Stored data:
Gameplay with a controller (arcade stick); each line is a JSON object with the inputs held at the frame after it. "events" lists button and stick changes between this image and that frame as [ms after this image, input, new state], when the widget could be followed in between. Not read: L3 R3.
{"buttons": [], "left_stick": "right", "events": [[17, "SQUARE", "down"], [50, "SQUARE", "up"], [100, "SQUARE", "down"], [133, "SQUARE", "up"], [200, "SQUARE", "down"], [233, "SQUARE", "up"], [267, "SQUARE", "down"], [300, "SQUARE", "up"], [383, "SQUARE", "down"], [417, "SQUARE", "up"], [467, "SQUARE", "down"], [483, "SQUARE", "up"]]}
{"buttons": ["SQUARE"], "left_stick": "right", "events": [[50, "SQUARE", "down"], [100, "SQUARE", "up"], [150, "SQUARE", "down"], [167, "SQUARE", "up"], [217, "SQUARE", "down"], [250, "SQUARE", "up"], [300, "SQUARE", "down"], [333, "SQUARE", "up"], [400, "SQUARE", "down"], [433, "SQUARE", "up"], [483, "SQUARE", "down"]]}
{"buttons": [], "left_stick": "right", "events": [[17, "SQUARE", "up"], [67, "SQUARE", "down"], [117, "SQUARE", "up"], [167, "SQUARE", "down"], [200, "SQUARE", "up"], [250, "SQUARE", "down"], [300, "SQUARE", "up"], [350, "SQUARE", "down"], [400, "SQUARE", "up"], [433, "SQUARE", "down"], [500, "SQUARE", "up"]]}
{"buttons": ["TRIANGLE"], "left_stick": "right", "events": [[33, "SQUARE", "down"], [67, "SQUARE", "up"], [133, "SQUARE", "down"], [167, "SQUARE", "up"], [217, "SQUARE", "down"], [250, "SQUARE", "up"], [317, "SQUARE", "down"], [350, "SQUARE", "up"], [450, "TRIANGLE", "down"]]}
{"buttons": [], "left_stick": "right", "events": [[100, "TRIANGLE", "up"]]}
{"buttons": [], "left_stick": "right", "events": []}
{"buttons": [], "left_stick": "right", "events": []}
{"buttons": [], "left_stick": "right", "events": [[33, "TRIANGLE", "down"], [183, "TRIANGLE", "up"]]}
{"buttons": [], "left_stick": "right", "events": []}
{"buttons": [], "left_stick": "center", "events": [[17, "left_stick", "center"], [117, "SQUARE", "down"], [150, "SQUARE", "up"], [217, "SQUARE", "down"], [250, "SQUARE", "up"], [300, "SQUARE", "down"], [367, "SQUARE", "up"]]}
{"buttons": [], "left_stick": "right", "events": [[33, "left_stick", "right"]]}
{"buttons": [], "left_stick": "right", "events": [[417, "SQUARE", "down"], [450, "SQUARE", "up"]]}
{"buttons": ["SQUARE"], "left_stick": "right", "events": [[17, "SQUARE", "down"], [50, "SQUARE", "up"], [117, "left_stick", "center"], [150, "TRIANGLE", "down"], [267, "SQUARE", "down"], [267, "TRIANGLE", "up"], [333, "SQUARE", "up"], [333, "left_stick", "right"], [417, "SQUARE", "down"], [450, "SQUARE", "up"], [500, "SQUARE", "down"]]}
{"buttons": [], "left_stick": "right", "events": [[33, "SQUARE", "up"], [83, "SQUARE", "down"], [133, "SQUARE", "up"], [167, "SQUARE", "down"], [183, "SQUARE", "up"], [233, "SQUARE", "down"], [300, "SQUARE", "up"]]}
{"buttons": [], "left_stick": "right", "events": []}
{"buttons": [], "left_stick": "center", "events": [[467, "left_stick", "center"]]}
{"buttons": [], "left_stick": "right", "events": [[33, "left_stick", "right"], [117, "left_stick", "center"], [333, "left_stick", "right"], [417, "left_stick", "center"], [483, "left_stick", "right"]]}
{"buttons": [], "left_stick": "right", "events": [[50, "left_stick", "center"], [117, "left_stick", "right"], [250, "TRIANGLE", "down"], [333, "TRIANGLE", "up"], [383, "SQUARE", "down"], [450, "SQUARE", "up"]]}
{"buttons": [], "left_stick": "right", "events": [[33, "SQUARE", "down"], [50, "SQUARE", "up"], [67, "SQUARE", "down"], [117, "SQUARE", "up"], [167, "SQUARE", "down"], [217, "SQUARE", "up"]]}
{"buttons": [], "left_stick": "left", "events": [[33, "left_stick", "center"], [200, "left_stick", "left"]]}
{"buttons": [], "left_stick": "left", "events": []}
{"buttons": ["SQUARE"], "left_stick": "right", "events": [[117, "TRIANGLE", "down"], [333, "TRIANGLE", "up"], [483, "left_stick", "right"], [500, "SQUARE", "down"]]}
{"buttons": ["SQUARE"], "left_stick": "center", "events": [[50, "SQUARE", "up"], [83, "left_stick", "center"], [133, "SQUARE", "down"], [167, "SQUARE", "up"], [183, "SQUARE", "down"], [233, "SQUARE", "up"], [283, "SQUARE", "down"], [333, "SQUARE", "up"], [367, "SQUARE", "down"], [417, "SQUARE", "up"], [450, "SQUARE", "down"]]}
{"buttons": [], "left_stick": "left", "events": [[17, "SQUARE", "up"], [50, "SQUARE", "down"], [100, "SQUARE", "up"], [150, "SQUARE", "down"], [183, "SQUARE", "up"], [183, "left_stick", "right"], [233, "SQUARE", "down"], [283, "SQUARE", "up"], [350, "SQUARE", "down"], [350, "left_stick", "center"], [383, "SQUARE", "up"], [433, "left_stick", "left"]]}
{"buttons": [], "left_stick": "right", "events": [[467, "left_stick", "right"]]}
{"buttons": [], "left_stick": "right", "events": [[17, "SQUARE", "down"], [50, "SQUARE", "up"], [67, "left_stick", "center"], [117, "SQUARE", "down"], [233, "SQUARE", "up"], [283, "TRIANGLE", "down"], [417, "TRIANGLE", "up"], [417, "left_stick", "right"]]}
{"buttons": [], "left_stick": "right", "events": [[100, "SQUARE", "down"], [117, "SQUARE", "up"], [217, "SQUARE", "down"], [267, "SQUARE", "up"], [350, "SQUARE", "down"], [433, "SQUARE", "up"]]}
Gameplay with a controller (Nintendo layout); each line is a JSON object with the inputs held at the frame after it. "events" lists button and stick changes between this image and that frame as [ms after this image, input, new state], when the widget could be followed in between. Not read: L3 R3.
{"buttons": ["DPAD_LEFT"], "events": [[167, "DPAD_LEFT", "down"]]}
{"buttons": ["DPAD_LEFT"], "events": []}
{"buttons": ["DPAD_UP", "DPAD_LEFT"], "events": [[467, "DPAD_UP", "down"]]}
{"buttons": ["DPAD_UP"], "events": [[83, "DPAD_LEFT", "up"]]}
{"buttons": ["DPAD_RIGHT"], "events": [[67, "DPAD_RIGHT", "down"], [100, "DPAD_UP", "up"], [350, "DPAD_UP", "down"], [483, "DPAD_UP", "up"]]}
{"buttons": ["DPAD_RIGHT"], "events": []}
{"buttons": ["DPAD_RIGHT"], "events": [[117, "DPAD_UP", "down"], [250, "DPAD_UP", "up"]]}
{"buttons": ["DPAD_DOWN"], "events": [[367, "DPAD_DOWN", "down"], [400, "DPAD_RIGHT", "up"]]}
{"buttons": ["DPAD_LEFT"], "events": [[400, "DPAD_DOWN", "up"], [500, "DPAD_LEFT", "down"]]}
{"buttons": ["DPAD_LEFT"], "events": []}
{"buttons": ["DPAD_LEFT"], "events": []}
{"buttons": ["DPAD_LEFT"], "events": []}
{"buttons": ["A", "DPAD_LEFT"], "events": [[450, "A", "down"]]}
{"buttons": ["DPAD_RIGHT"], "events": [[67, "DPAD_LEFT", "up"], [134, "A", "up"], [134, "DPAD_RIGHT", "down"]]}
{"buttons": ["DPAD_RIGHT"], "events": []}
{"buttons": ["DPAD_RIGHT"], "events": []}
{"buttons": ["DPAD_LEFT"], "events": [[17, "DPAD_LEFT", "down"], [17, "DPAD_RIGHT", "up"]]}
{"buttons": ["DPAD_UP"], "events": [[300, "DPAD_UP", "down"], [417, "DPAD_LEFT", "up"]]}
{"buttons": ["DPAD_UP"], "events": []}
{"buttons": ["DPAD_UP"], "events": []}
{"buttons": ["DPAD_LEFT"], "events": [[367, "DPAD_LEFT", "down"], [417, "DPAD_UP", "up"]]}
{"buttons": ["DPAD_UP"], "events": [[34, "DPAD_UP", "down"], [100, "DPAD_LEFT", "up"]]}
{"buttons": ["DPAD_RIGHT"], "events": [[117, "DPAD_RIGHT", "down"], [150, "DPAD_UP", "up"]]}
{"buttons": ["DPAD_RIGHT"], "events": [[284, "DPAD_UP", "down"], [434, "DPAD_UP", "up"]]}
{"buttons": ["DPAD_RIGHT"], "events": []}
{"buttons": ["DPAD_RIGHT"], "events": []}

* EXERCISE DESCRIPTION:
Among the lines above, find those with the word "changes". Copy them.

* WRITTEN REPLY:
Gameplay with a controller (arcade stick); each line is a JSON object with the inputs held at the frame after it. "events" lists button and stick changes between this image and that frame as [ms after this image, input, new state], when the widget could be followed in between. Not read: L3 R3.
Gameplay with a controller (Nintendo layout); each line is a JSON object with the inputs held at the frame after it. "events" lists button and stick changes between this image and that frame as [ms after this image, input, new state], when the widget could be followed in between. Not read: L3 R3.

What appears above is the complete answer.